Who is this slave?  The centurion describes his servant as a πας [pīs], not a δούλος [dūlos].  The latter is a menial slave, especially one that would work out of doors.  A πας, on the other hand, could mean “a boy”, “a girl”, “a child”, “a servant”, or, “a slave”.  In the Septuagint text of Isaiah 42, 1, which Matthew quotes in 12, 18, πας is to be understood as “servant”.  In his other usages of the word, it’s meaning as “little child” is understood, without any implications of servitude.  The parallel account in Luke 7, 2-9 describes the sick person as a δούλος, a slave of any age.  In addition, Luke provides the detail that the slave was “valuable” to the centurion, meaning that he was skilled.  It would seem most likely that the sick one is a slave of indeterminate age, but probably older than a child because he possessed valuable skills, and that the translator of Matthew’s Gospel from Hebrew into Greek simply used the two terms πας and δούλος interchangeably.  

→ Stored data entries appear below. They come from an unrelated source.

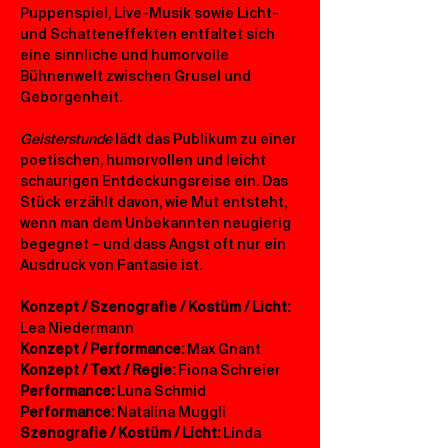
Puppenspiel, Live-Musik sowie Licht- 
und Schatteneffekten entfaltet sich 
eine sinnliche und humorvolle 
Bühnenwelt zwischen Grusel und 
Geborgenheit.
Geisterstunde
 lädt das Publikum zu einer 
poetischen, humorvollen und leicht 
schaurigen Entdeckungsreise ein. Das 
Stück erzählt davon, wie Mut entsteht, 
wenn man dem Unbekannten neugierig 
begegnet – und dass Angst oft nur ein 
Ausdruck von Fantasie ist.
Konzept / Szenografie / Kostüm / Licht: 
Lea Niedermann
Konzept / Performance:
 Max Gnant
Konzept / Text / Regie:
 Fiona Schreier
Performance: 
Luna Schmid
Performance: 
Natalina Muggli
Szenografie / Kostüm / Licht: 
Linda 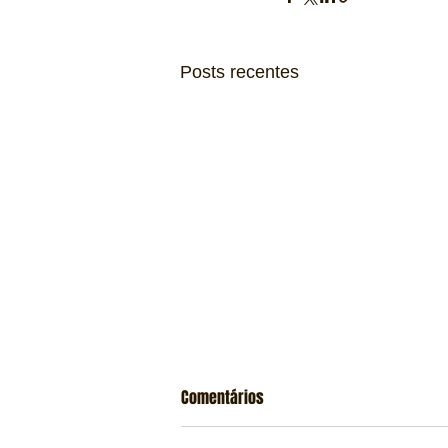
Posts recentes
Comentários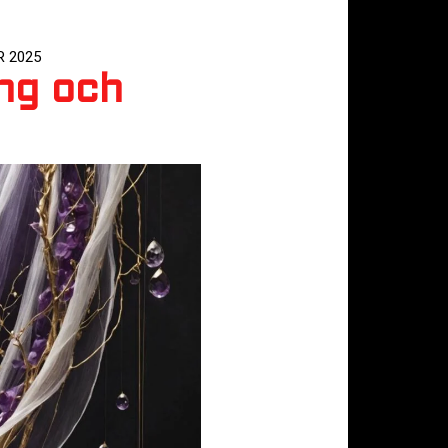
 2025
ing och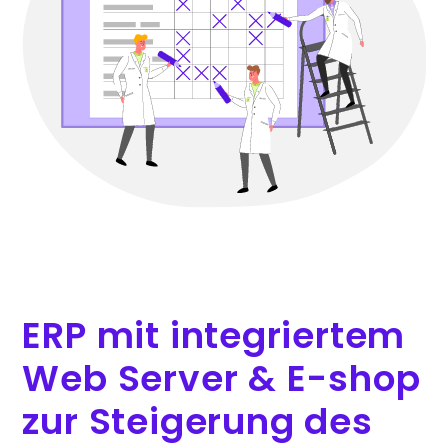
ERP mit integriertem
Web Server & E-shop
zur Steigerung des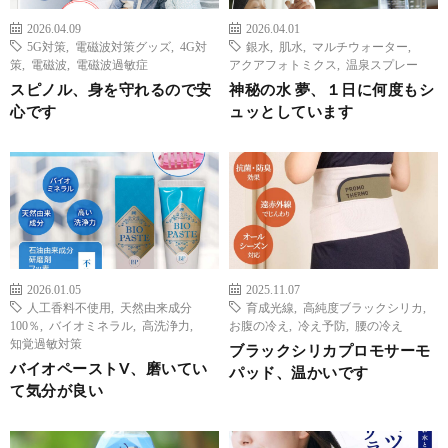
2026.04.09
2026.04.01
5G対策
,
電磁波対策グッズ
,
4G対
銀水
,
肌水
,
マルチウォーター
,
策
,
電磁波
,
電磁波過敏症
アクアフォトミクス
,
温泉スプレー
スピノル、身を守れるので安
神秘の水 夢、１日に何度もシ
心です
ュッとしています
2026.01.05
2025.11.07
人工香料不使用
,
天然由来成分
育成光線
,
高純度ブラックシリカ
,
100％
,
バイオミネラル
,
高洗浄力
,
お腹の冷え
,
冷え予防
,
腰の冷え
知覚過敏対策
ブラックシリカプロモサーモ
バイオペーストV、磨いてい
パッド、温かいです
て気分が良い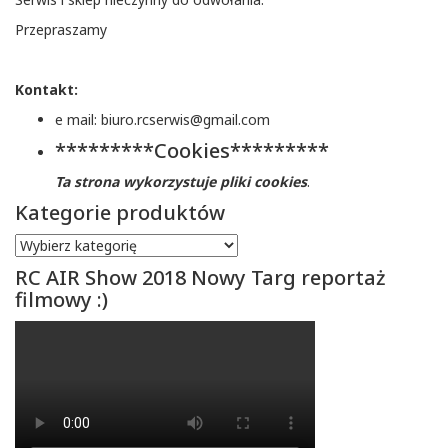
Przepraszamy
Kontakt:
e mail: biuro.rcserwis@gmail.com
*********Cookies*********
Ta strona wykorzystuje pliki cookies
.
Kategorie produktów
RC AIR Show 2018 Nowy Targ reportaż
filmowy :)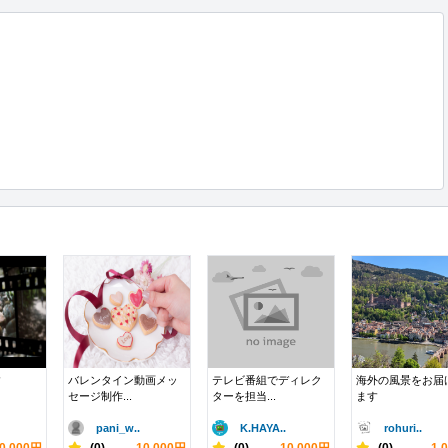
す
バレンタイン動画メッ
テレビ番組でディレク
海外の風景をお届
セージ制作...
ターを担当...
ます
pani_w..
K.HAYA..
rohuri..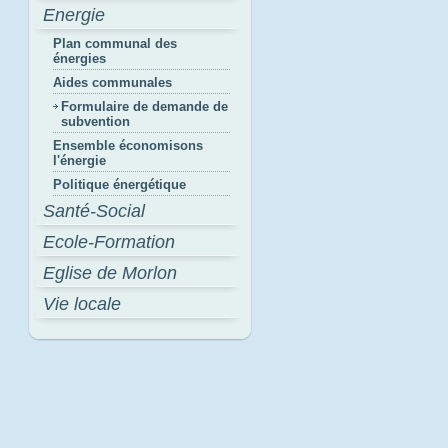
Energie
Plan communal des
énergies
Aides communales
Formulaire de demande de
subvention
Ensemble économisons
l'énergie
Politique énergétique
Santé-Social
Ecole-Formation
Eglise de Morlon
Vie locale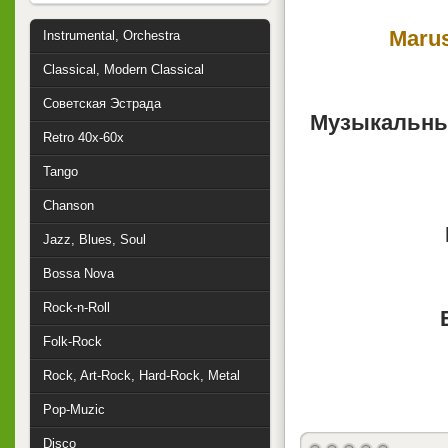
Marus
Instrumental, Orchestra
Classical, Modern Classical
Советская Эстрада
Музыкальный
Retro 40x-60x
Tango
Chanson
Jazz, Blues, Soul
Bossa Nova
Rock-n-Roll
Folk-Rock
Rock, Art-Rock, Hard-Rock, Metal
Pop-Muzic
Disco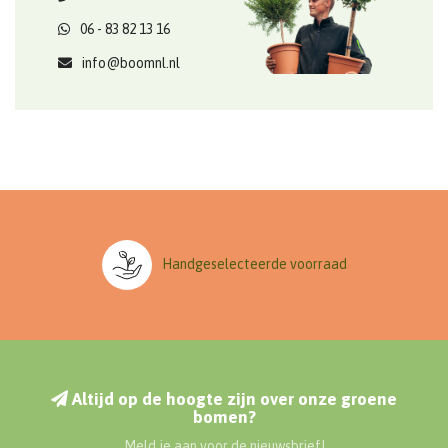
06 - 83 82 13 16
info@boomnl.nl
Handgeselecteerde voorraad
Altijd op de hoogte zijn over onze groene
bomen?
Meld je aan voor de nieuwsbrief!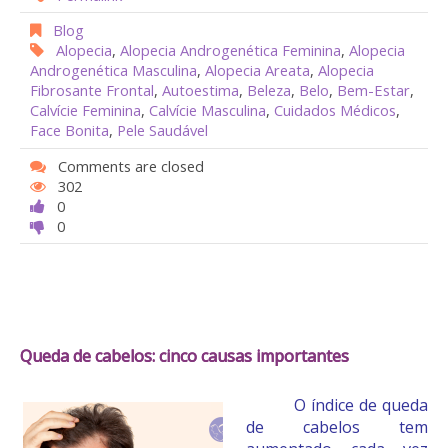
Blog
Alopecia
,
Alopecia Androgenética Feminina
,
Alopecia
Androgenética Masculina
,
Alopecia Areata
,
Alopecia
Fibrosante Frontal
,
Autoestima
,
Beleza
,
Belo
,
Bem-Estar
,
Calvície Feminina
,
Calvície Masculina
,
Cuidados Médicos
,
Face Bonita
,
Pele Saudável
Comments are closed
302
0
0
Queda de cabelos: cinco causas importantes
O índice de queda
de cabelos tem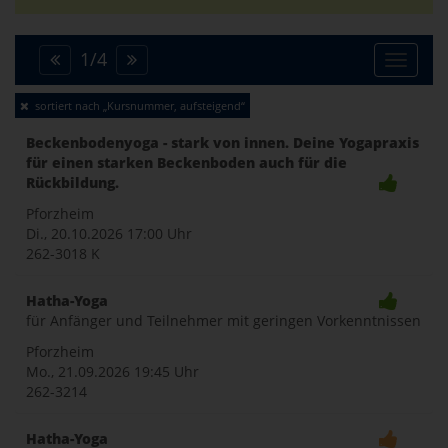
1
/
4
Toggle
sortiert nach „Kursnummer, aufsteigend“
naviga
Beckenbodenyoga - stark von innen. Deine Yogapraxis
für einen starken Beckenboden auch für die
Rückbildung.
Pforzheim
Di., 20.10.2026
17:00 Uhr
262-3018 K
Hatha-Yoga
für Anfänger und Teilnehmer mit geringen Vorkenntnissen
Pforzheim
Mo., 21.09.2026
19:45 Uhr
262-3214
Hatha-Yoga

Jesus registers amazement at the centurion’s faith, and he does this in order to point it up for the benefit of the onlookers: This uncircumcised man has more faith than any of you circumcised people who attend the synagogue and make pilgrimages to the Temple!  It would be on the same order of saying, This brick has more compassion than you do!  

“You may go; as you have believed, let it be done for you.”  Jesus dismisses the centurion with this assurance.  It is similar to the assurance the Lord gave to the leper: Jesus sent him to the Temple for the priests to examine him, and who will make his cure official — in this way the leper would have objective proof of his own healing, should any doubt linger.

In both accounts of the leper’s cure and that of the centurion’s slave, we see the eagerness of the Lord to save — there is no one whom he will not save, if only they would let him.